== SOURCE MATERIAL ==

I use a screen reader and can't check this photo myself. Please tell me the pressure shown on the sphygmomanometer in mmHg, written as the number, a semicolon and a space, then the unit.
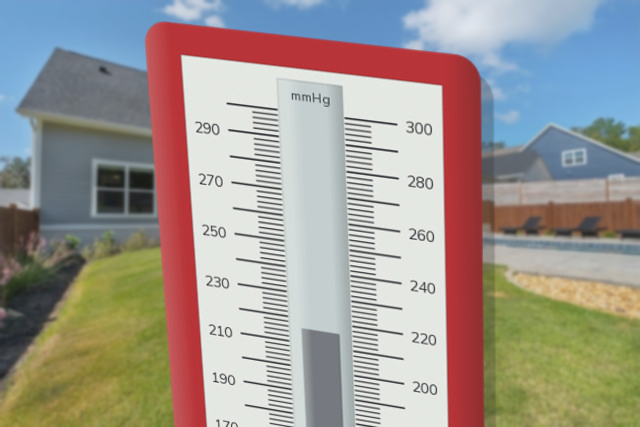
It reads 216; mmHg
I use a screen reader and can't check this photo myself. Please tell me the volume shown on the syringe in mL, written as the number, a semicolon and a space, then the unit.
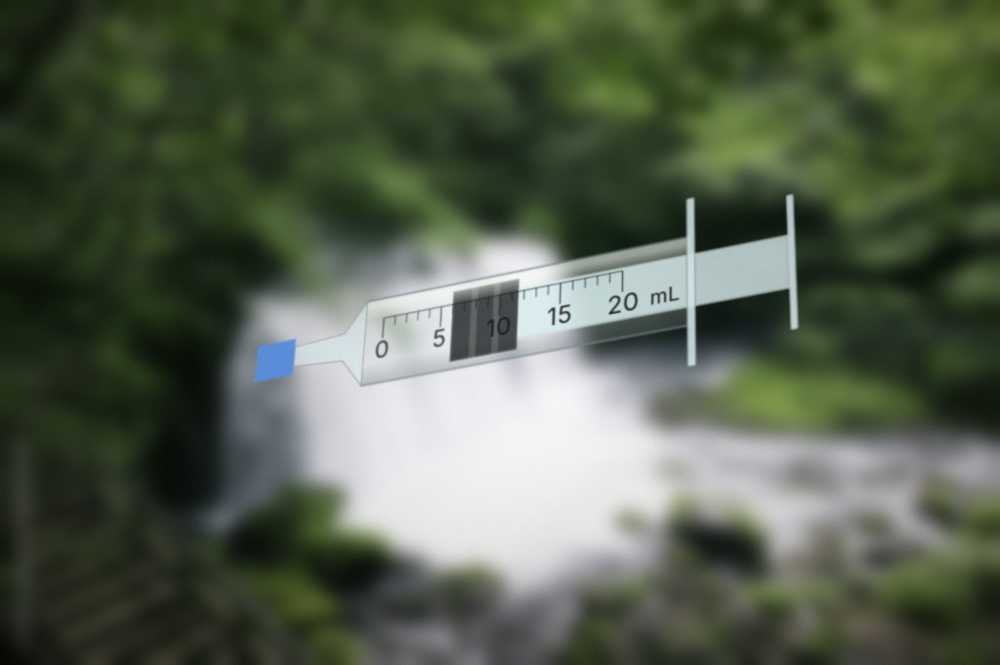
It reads 6; mL
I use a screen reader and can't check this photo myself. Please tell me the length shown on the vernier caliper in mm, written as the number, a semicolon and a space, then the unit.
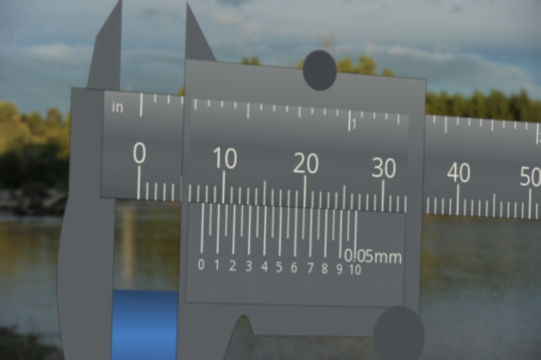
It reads 7.6; mm
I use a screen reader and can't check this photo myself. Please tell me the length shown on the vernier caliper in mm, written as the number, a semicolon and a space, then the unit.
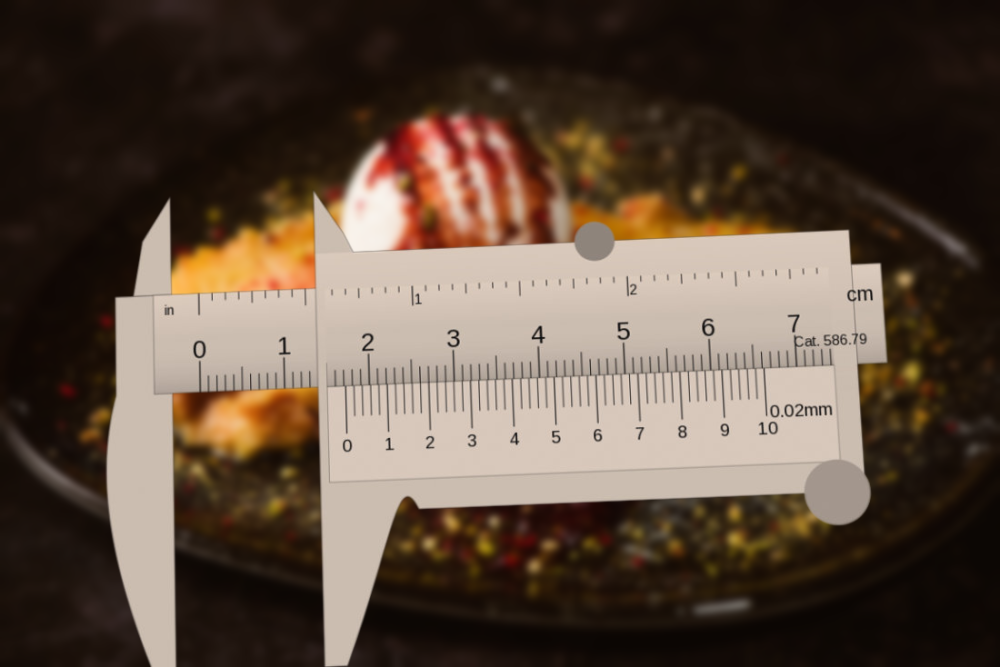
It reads 17.2; mm
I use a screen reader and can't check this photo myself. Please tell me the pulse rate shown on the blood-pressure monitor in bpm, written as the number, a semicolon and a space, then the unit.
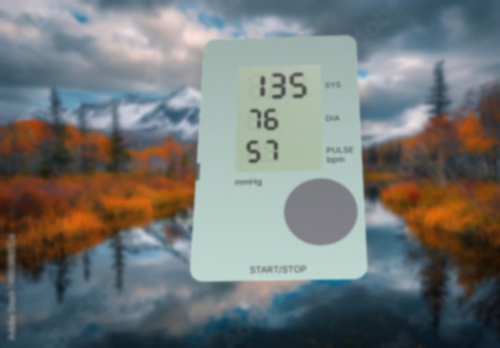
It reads 57; bpm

===

▶ TASK BRIEF: Copy out all of the data above word for word, leaving the pictures out.

▶ YOUR RESPONSE:
I use a screen reader and can't check this photo myself. Please tell me the pressure shown on the sphygmomanometer in mmHg, written as the number, a semicolon and a space, then the unit.
It reads 216; mmHg
I use a screen reader and can't check this photo myself. Please tell me the volume shown on the syringe in mL, written as the number, a semicolon and a space, then the unit.
It reads 6; mL
I use a screen reader and can't check this photo myself. Please tell me the length shown on the vernier caliper in mm, written as the number, a semicolon and a space, then the unit.
It reads 7.6; mm
I use a screen reader and can't check this photo myself. Please tell me the length shown on the vernier caliper in mm, written as the number, a semicolon and a space, then the unit.
It reads 17.2; mm
I use a screen reader and can't check this photo myself. Please tell me the pulse rate shown on the blood-pressure monitor in bpm, written as the number, a semicolon and a space, then the unit.
It reads 57; bpm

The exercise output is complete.